Romantica laissa échapper un soupir exaspéré. « Tu ne sais vraiment rien de ce qui se passe dans la Ville Sainte, n’est-ce pas ? »

Elle avait raison ; les connaissances de Desir sur la Ville Sainte ne s’étendaient pas au-delà de ce que Jefran avait révélé. Desir n’avait pas le temps de se pencher sur les affaires de quoi que ce soit en dehors d’Evernatten avec l’abondance de travail qui lui était assigné après être devenu le conseiller du Seigneur Wilhelm.

Comment n’ai-je pas pu penser à cela ? se réprimanda Desir. Il était tellement concentré sur la résolution des problèmes des réfugiés qu’il n’a pas réfléchi à la façon dont ils sont apparus. Il y avait trop de problèmes à résoudre. Pour résoudre un problème, il faut toujours chercher à en résoudre la cause fondamentale.

A ce moment, Desir a réalisé qu’historiquement, Wilhelm Evernatten avait pris la mauvaise décision d’abandonner ses principes et d’exiler les réfugiés. Même si cela résout le problème immédiat, il ferme les yeux sur la question fondamentale : la Ville Sainte. Si l’on ne s’attaque pas aux problèmes qui affligent Gottheim, le problème ne fera qu’infecter le reste du Saint Empire et s’étendra un jour au domaine d’Evernatten.

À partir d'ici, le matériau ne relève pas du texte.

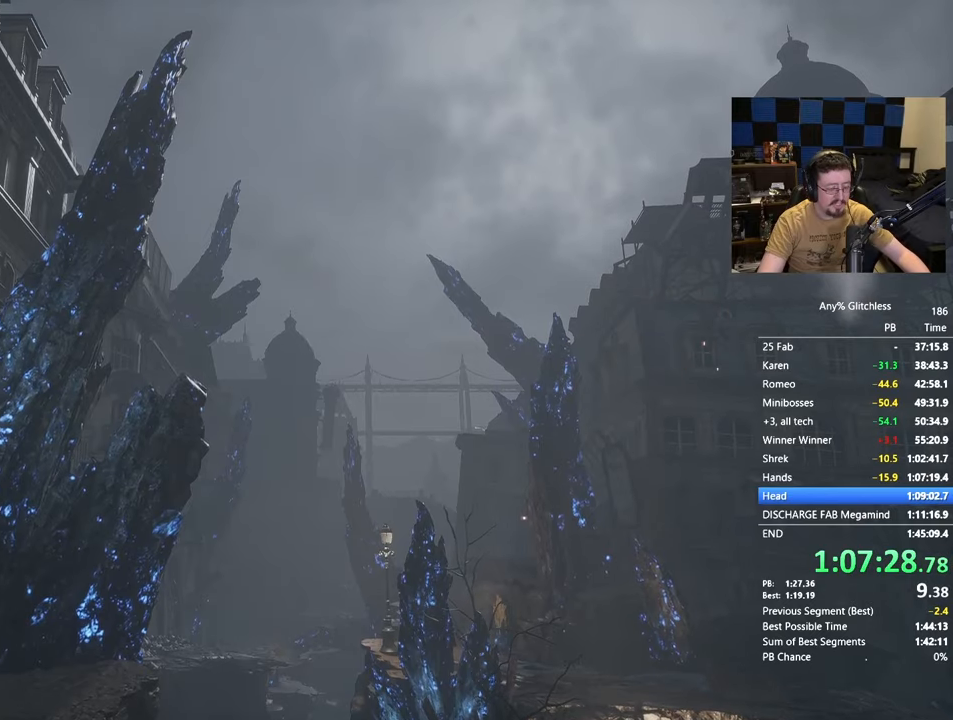
Gameplay with keyboard and mouse; each line is a JSON object with the keys and mouse buttons held at the frame after it. "events" lists presses ("down") and releases ("up") of "1", "3", "4", "5", "a", "alt", "c", "caps_lock", "ctrl", "d", "e", "f", "g", "r", "s", "shift", "space", "t", "tab", "v", "w" and "mouse_wheel" between this image and that frame as [ms after this image, input, new state], when the widget could be followed in between. "mouse_wheel" = the "wheel" button of the "mouse" list. No other keys are recorded. "wheel" means that the mouse wheel is clicked or scrolled. Not read: mouse_move x.
{"keys": ["s"], "mouse": [], "events": [[133, "w", "down"], [217, "d", "up"], [217, "w", "up"], [417, "a", "down"], [467, "s", "down"], [500, "a", "up"]]}
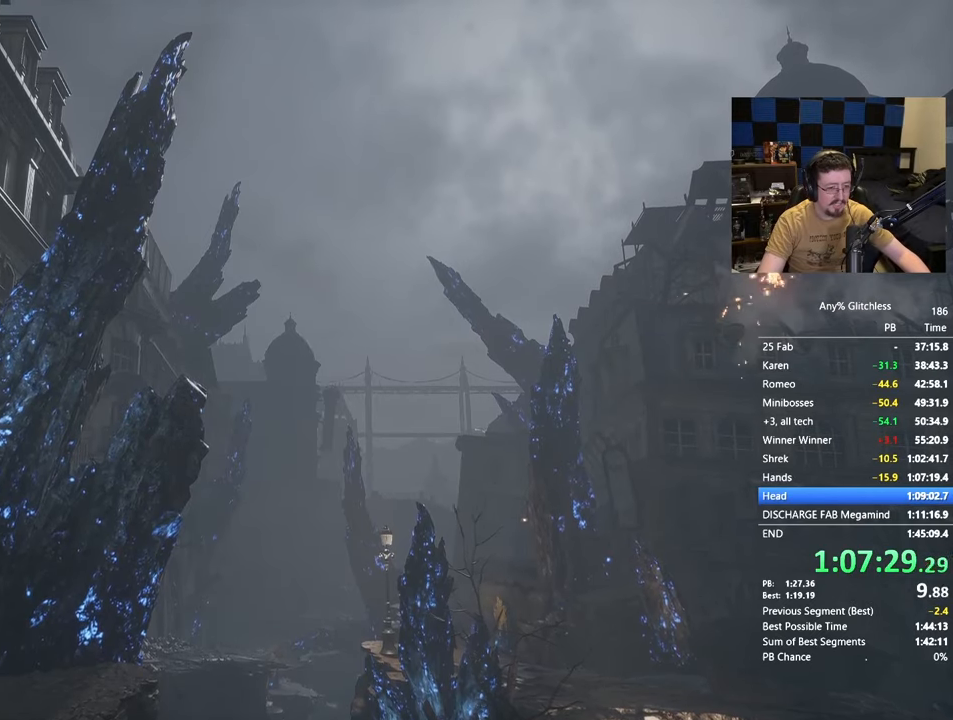
{"keys": [], "mouse": []}
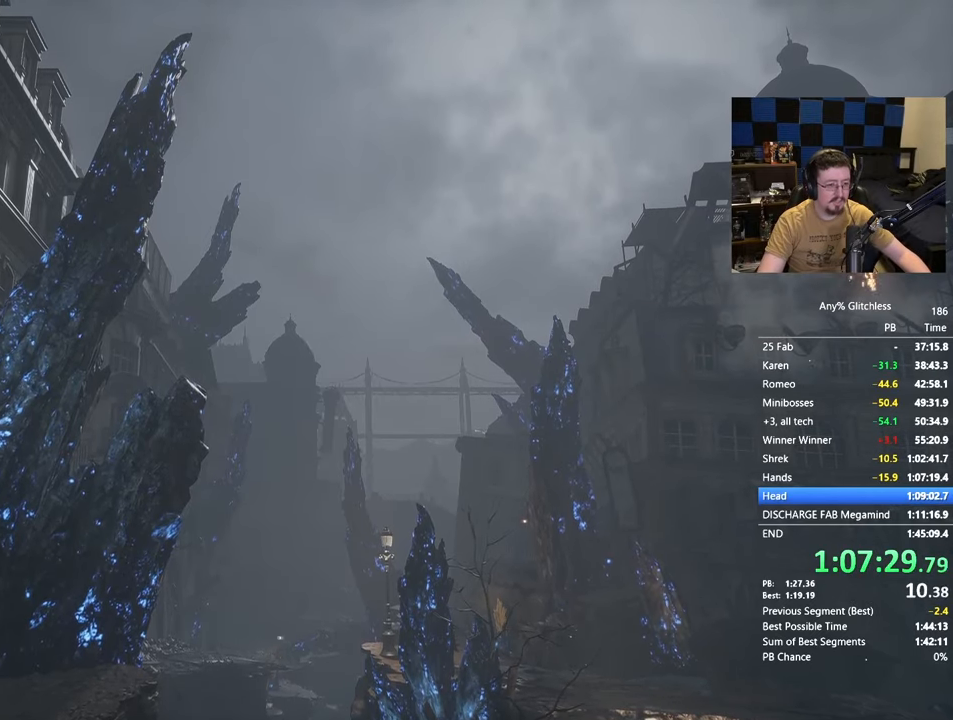
{"keys": [], "mouse": [], "events": []}
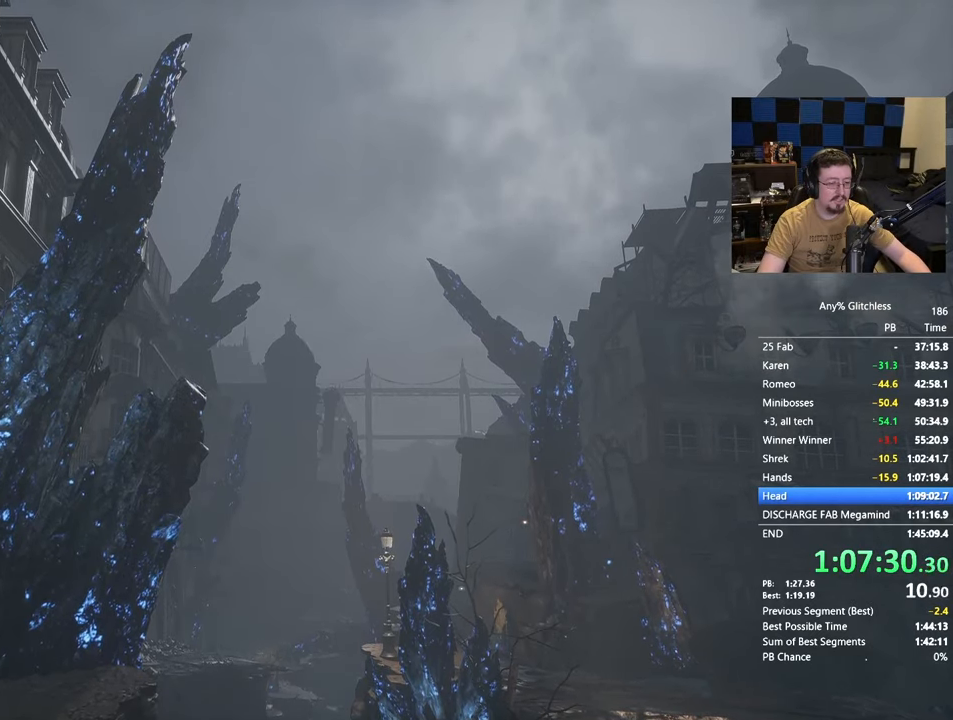
{"keys": [], "mouse": [], "events": []}
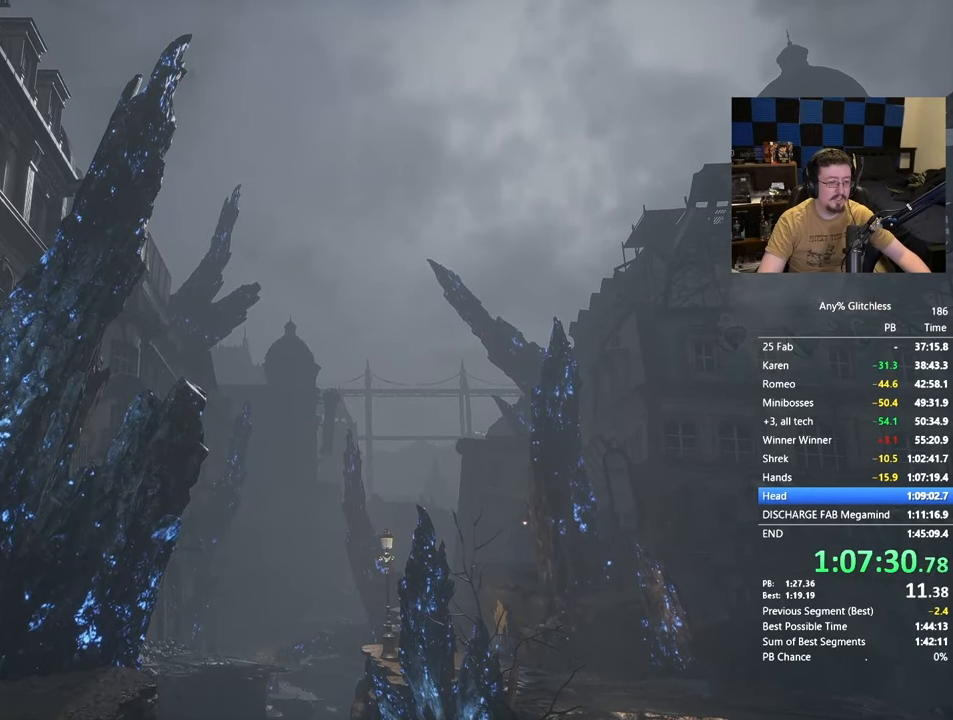
{"keys": [], "mouse": [], "events": []}
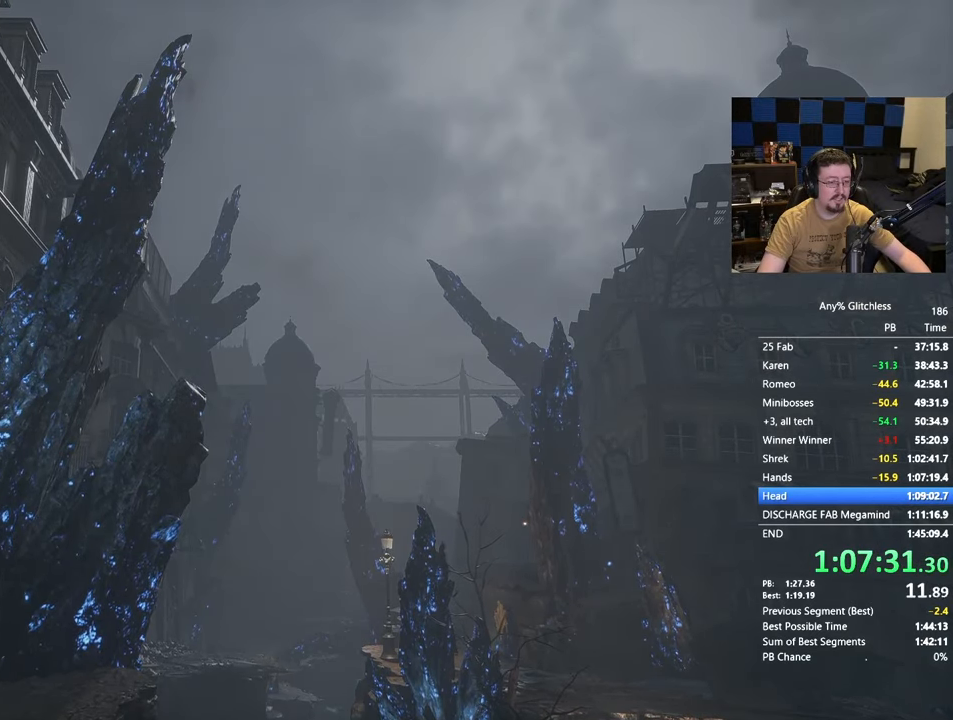
{"keys": [], "mouse": [], "events": [[200, "d", "down"], [300, "d", "up"]]}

« Romantica. Dis-moi tout ce que tu sais. »

***

Le brouillard matinal a roulé sur le château et s’est installé, refroidissant l’atmosphère à l’intérieur du bureau. La cheminée n’apportait aucune chaleur aux individus à l’intérieur, composés du groupe de Desir et des chefs du domaine.

Deux jours ont passé. Le succès ou l’échec se résumait à ce moment. Wilhelm toussa légèrement pour attirer l’attention de ses pairs.

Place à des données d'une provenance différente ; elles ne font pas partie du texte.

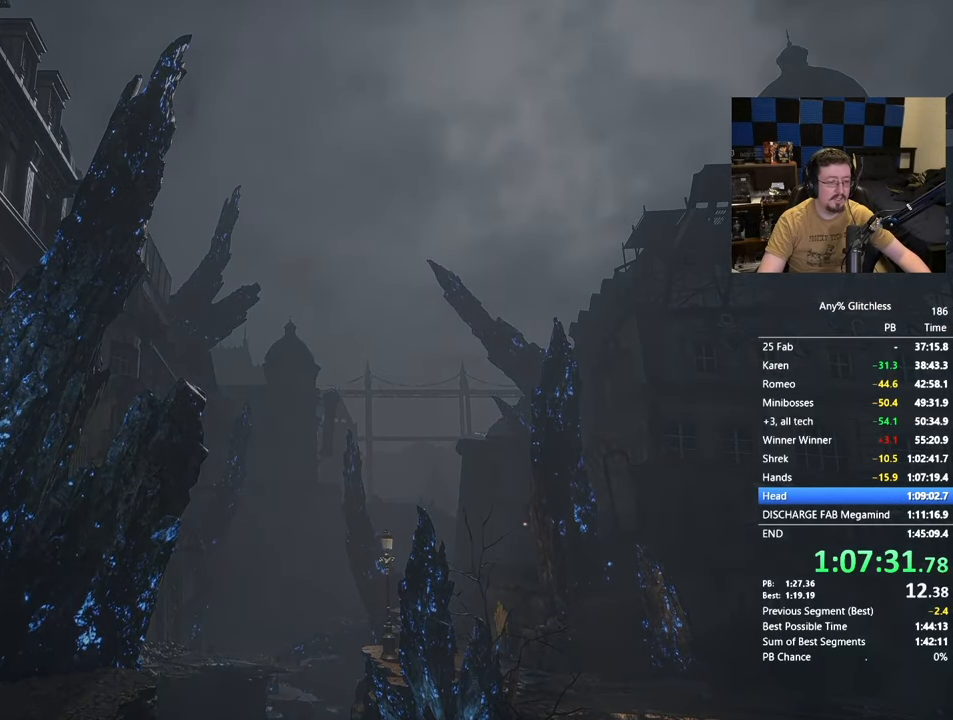
{"keys": ["d", "space"], "mouse": []}
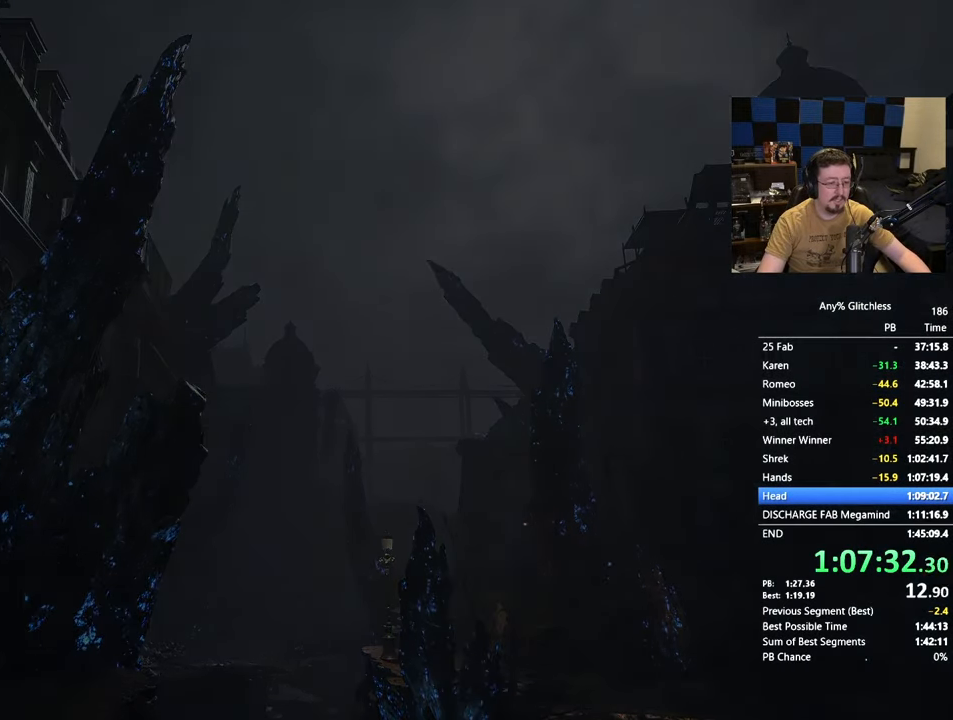
{"keys": ["d", "space"], "mouse": [], "events": []}
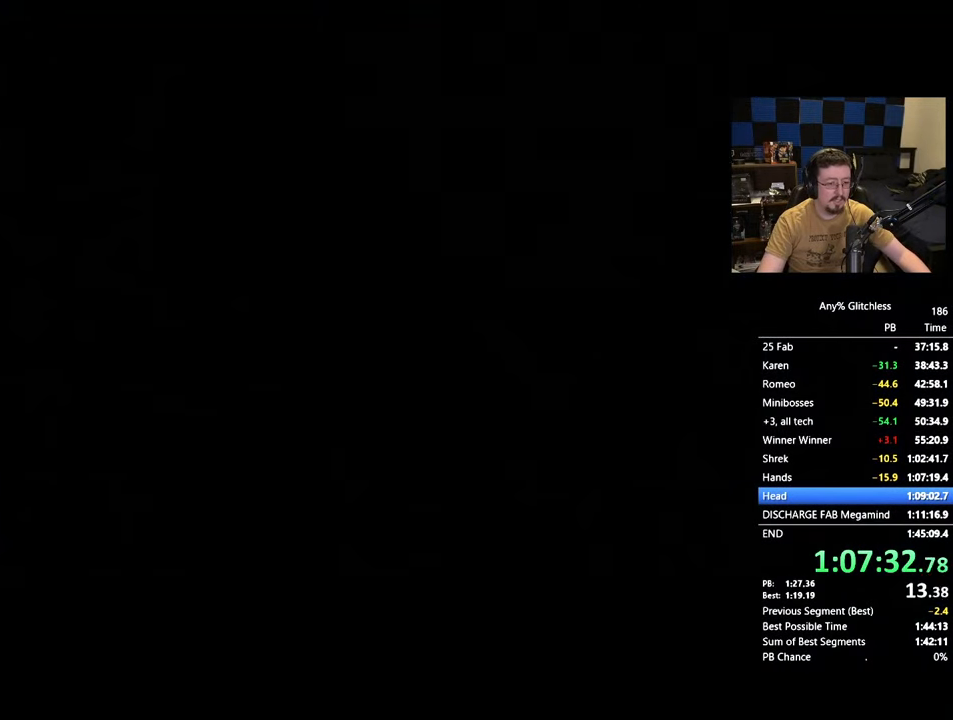
{"keys": ["d", "space", "w"], "mouse": [], "events": [[500, "w", "down"]]}
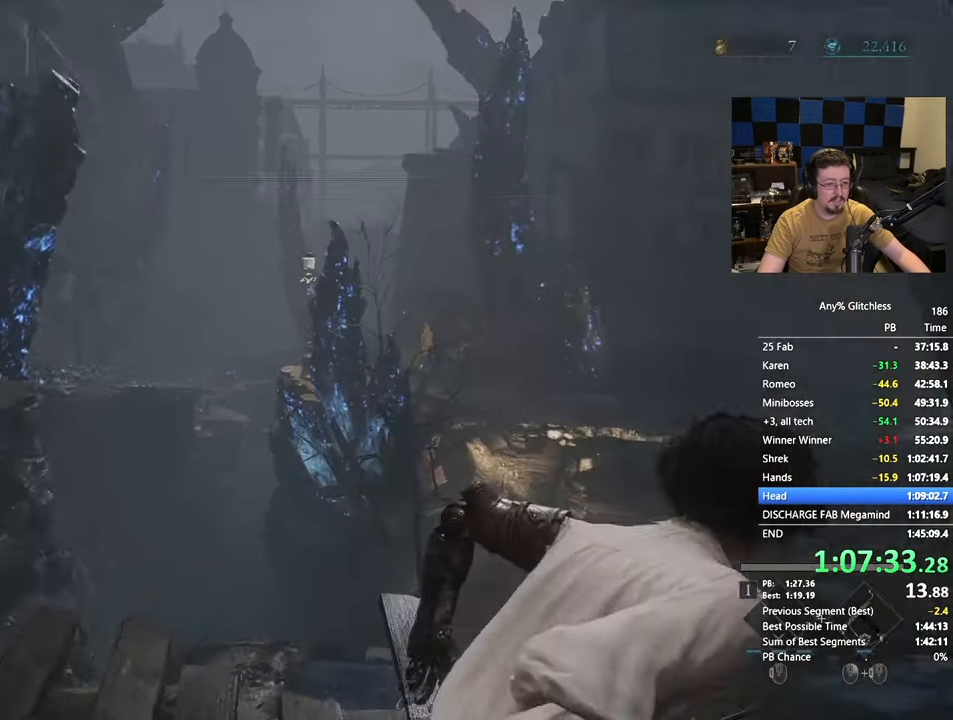
{"keys": ["space", "w"], "mouse": [], "events": [[167, "d", "up"], [317, "d", "down"], [500, "d", "up"]]}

« Avant de commencer notre discussion, je voudrais exprimer ma gratitude envers Madame Romantica pour votre prévoyance et votre direction. La situation alimentaire s’est grandement améliorée avec votre aide. À cette fin, je tiens à exprimer mes remerciements. »

Romantica a fait une révérence et a élégamment présenté ses respects au Seigneur Evernatten. La conversation était aussi fluide que de la mélasse, et la salle était de bonne humeur.

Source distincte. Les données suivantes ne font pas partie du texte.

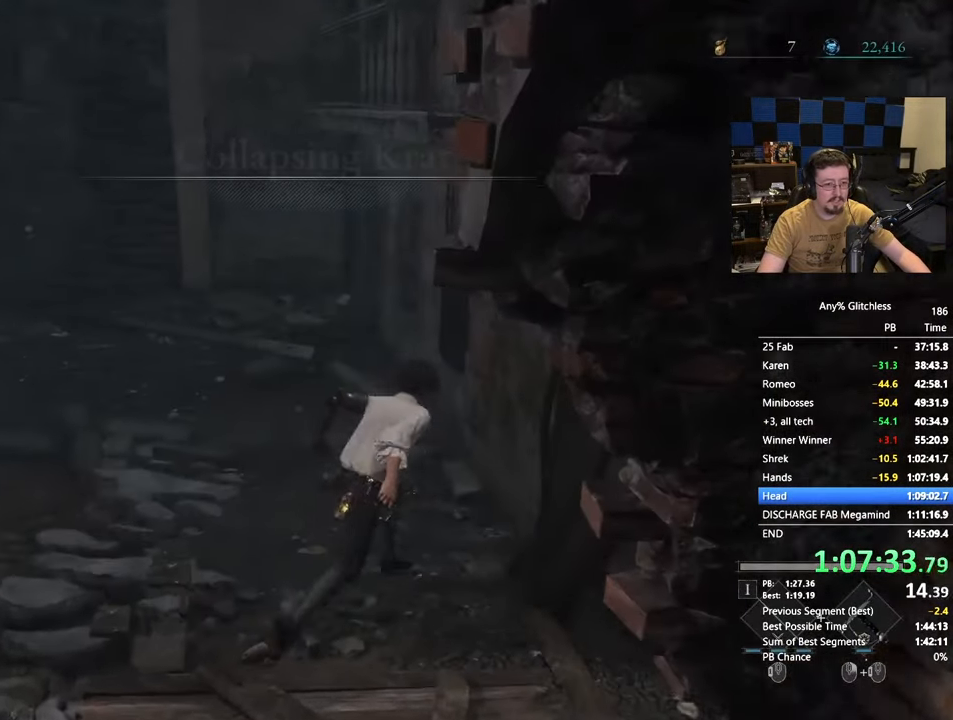
{"keys": ["space", "w"], "mouse": [], "events": []}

« Il reste le problème de la sécurité publique, mon seigneur. » Eyulan s’est avancé pour ramener tout le monde à la réalité.

Wilhelm lui adresse un signe de tête sec et se tourna vers son conseiller.

« Eh bien, Desir. Le temps imparti est écoulé. As-tu trouvé une solution ? » Desir s’est avancé et s’est agenouillé devant le Seigneur Evernatten.

Desir s’est avancé et s’est agenouillé devant le Seigneur Evernatten.

« Bien que la situation se soit améliorée, de nombreux problèmes doivent encore être résolus ; la sécurité publique par exemple. Malheureusement, tous les problèmes ne peuvent être résolus immédiatement. Même si ces problèmes sont abordés, l’afflux important de réfugiés signifie que toutes les solutions ne seront utiles qu’à court terme. Au final, nous serons à court d’options.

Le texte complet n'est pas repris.